_Listing_
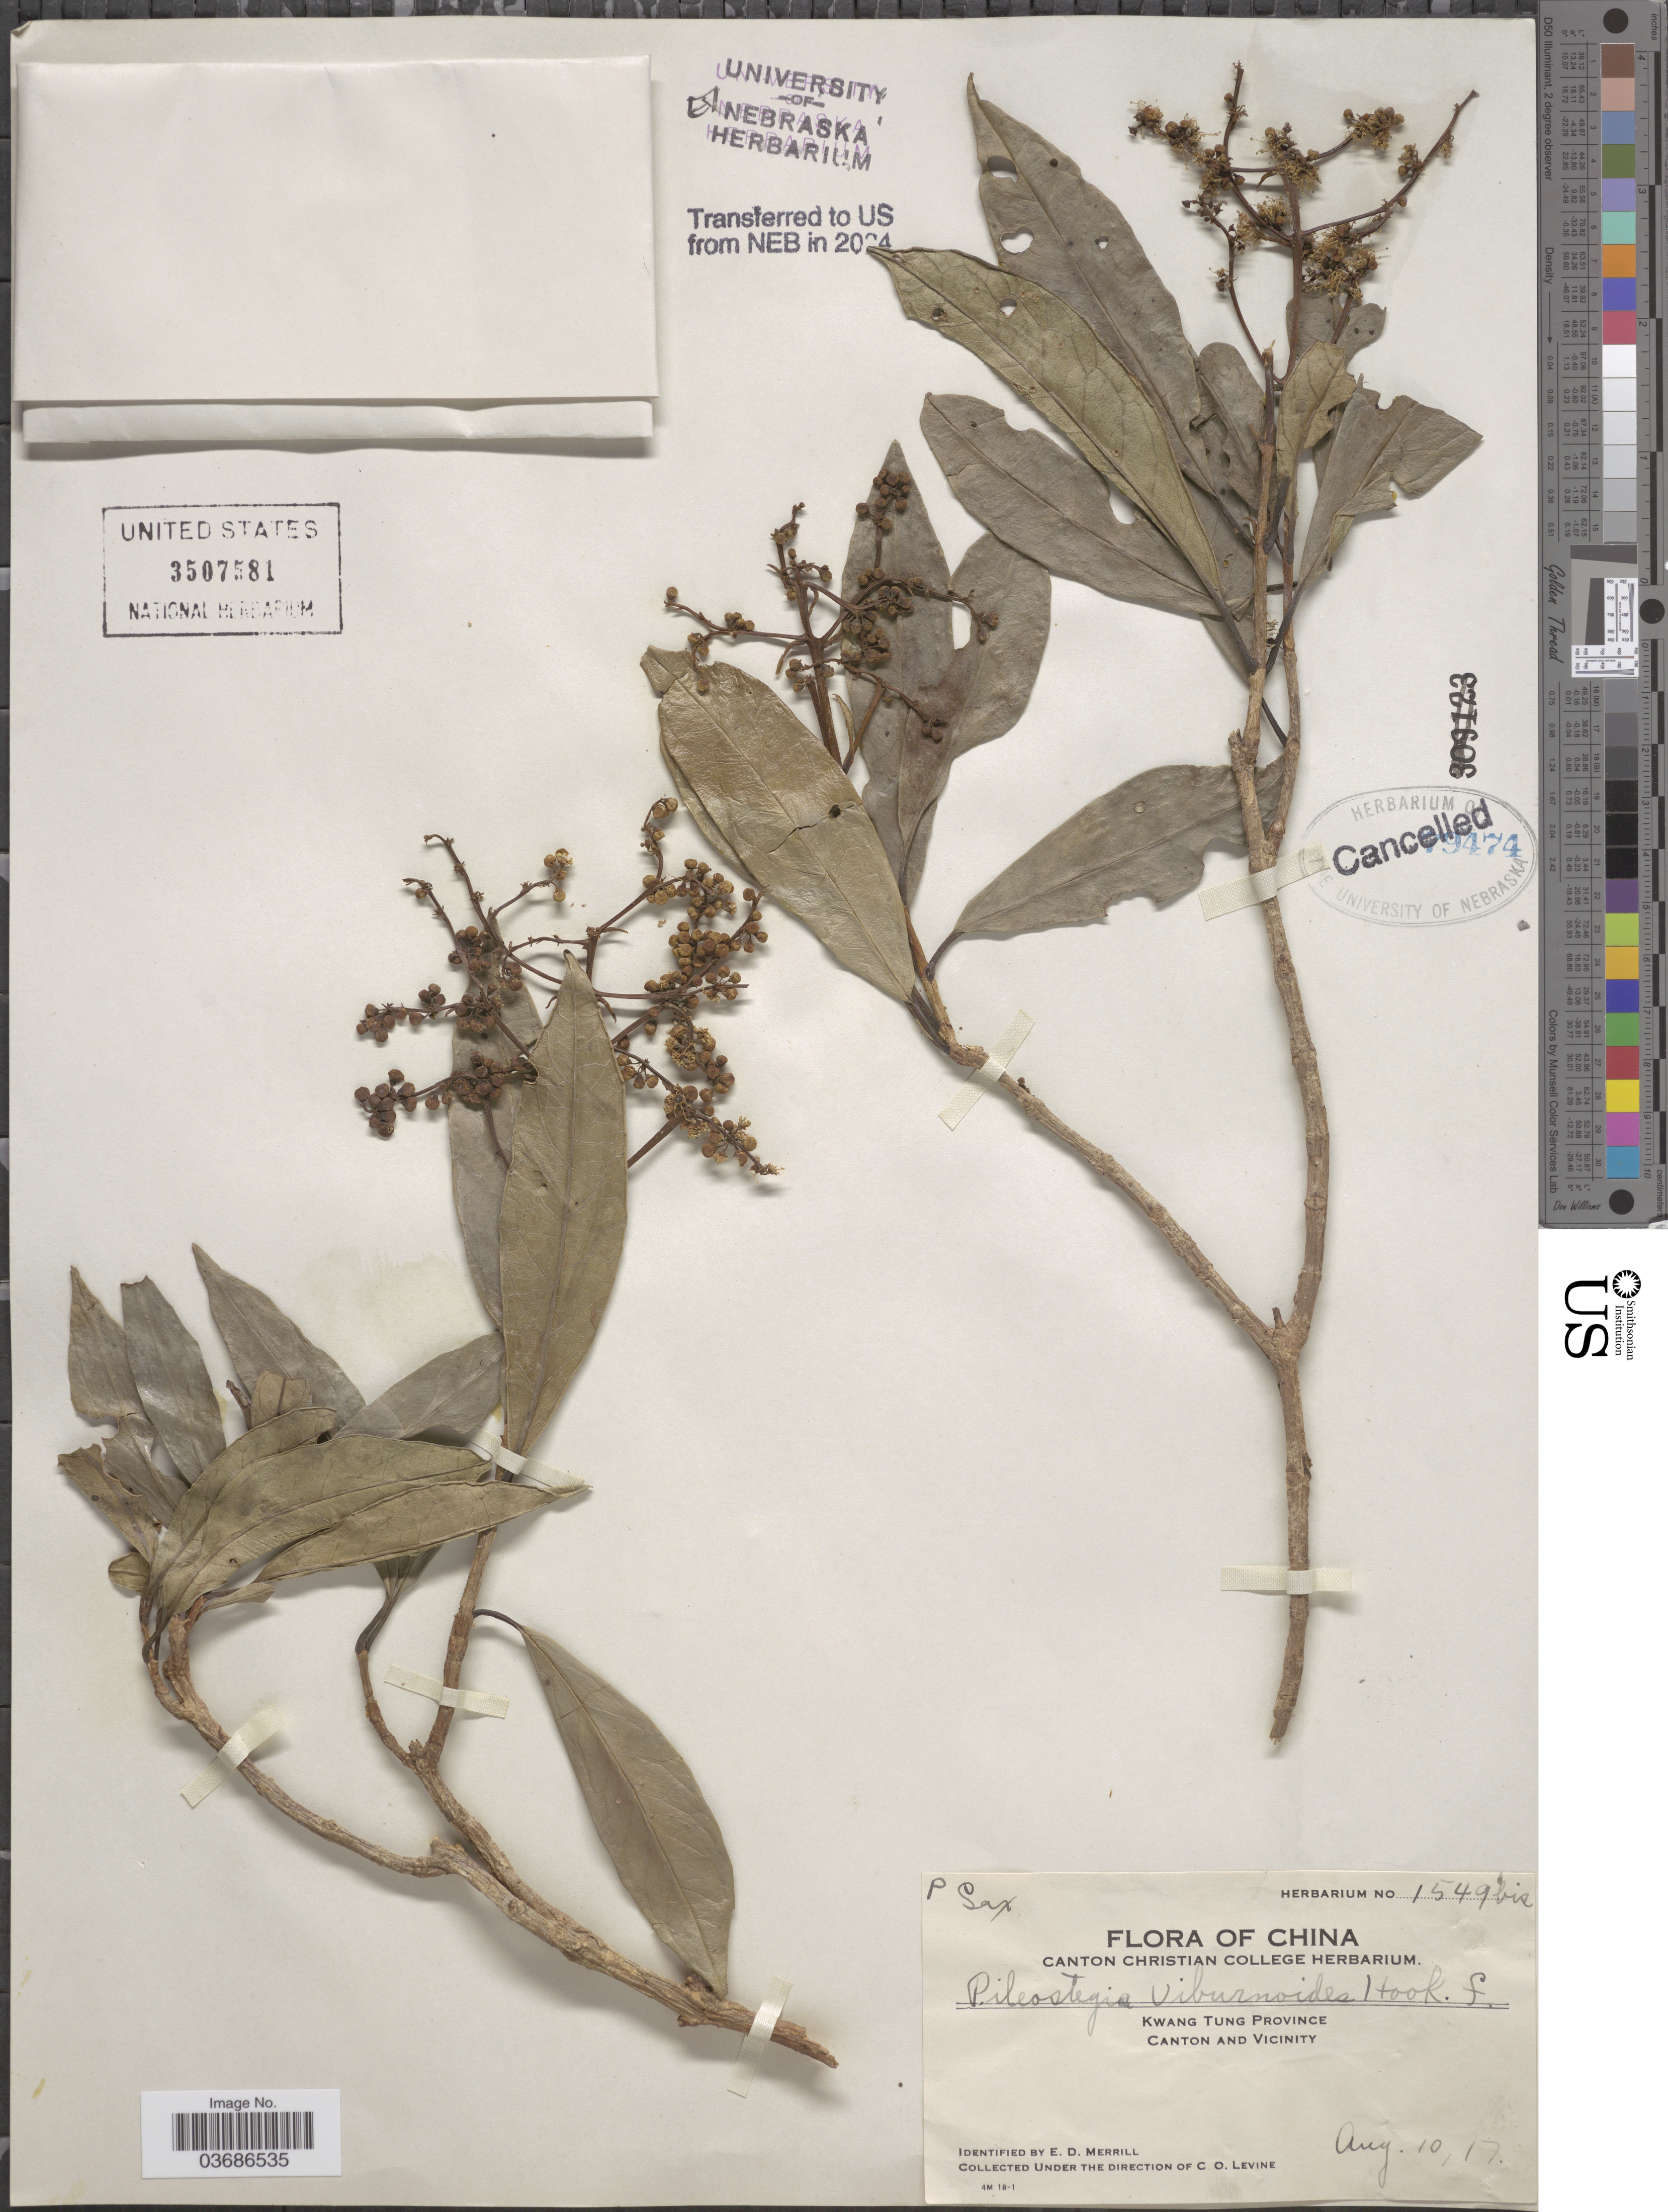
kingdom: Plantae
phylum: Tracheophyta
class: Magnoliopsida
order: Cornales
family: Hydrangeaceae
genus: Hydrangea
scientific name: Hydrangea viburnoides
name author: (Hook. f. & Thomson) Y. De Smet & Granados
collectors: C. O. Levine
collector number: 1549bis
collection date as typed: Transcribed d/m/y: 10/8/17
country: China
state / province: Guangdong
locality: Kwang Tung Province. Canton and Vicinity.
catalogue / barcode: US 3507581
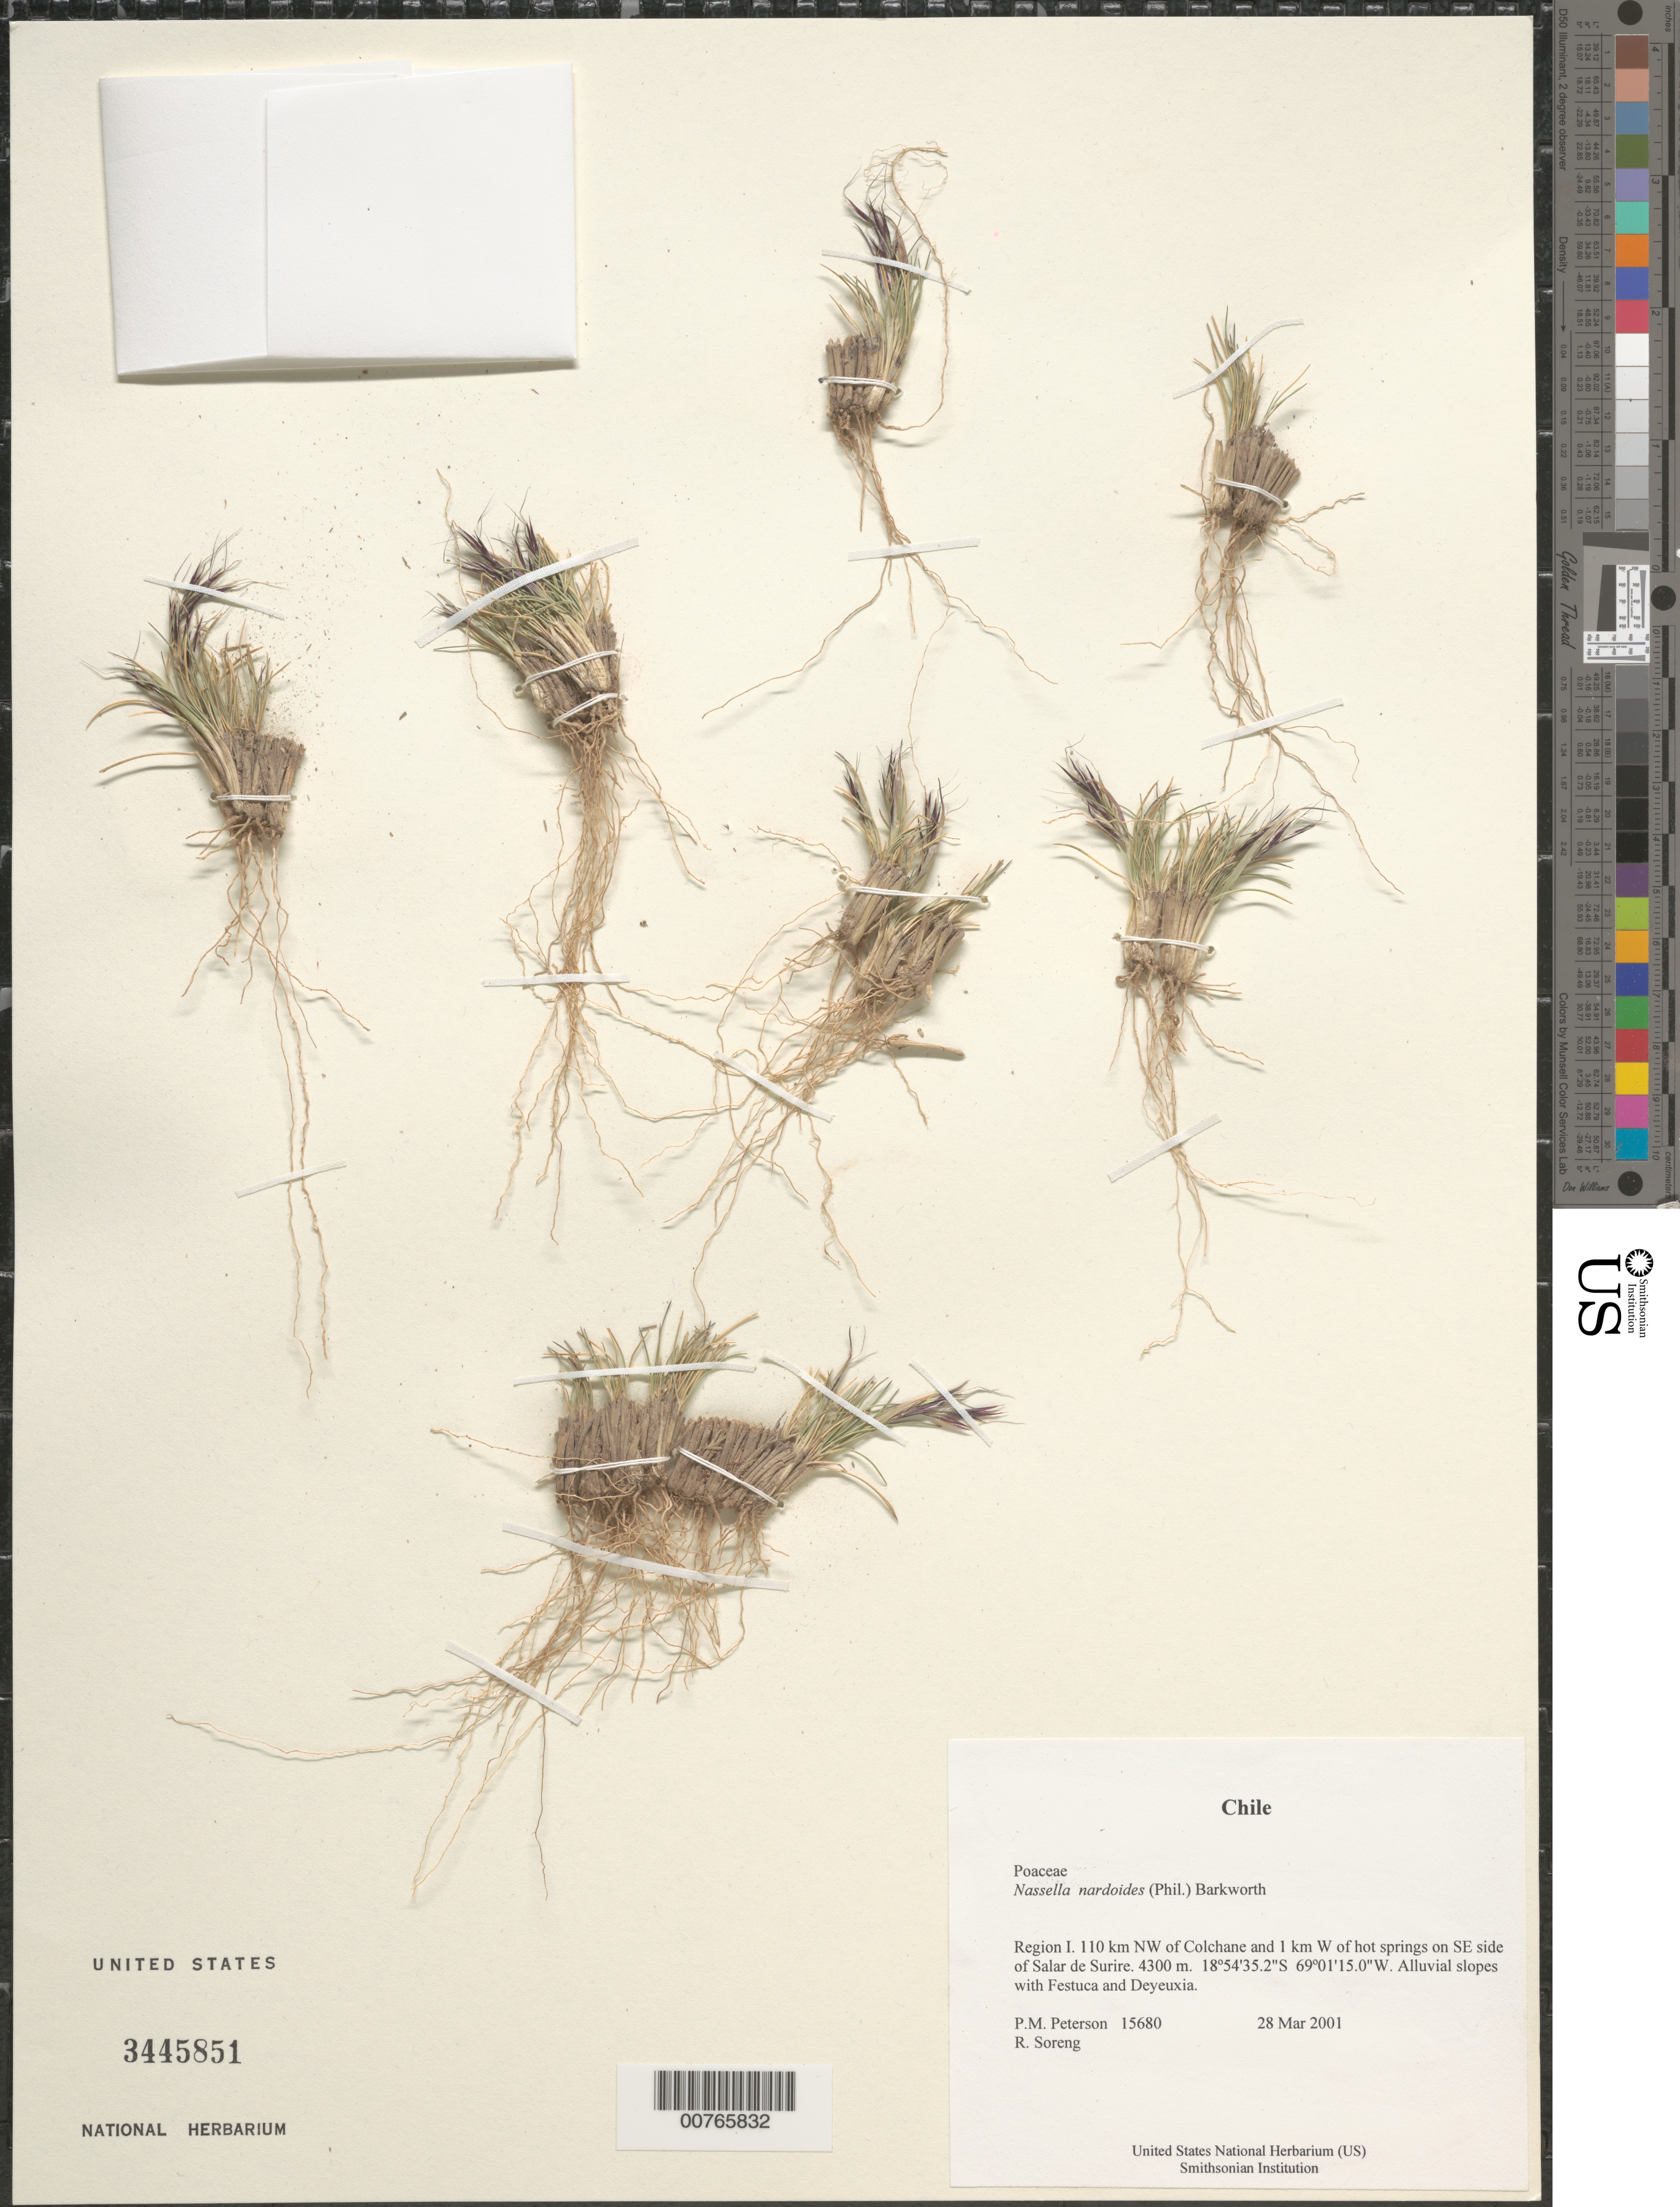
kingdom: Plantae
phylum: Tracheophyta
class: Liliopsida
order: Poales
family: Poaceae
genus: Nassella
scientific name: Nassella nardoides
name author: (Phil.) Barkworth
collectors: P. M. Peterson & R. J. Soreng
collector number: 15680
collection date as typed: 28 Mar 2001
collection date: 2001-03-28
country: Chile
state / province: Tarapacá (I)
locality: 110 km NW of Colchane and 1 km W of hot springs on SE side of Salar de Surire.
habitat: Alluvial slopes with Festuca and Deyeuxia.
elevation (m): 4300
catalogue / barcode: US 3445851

_The exercise_
Tally the lines of the material above that contain the string "typed", treating uppercase and lowercase letters as different. Give only the number.

_Result for this exercise_
2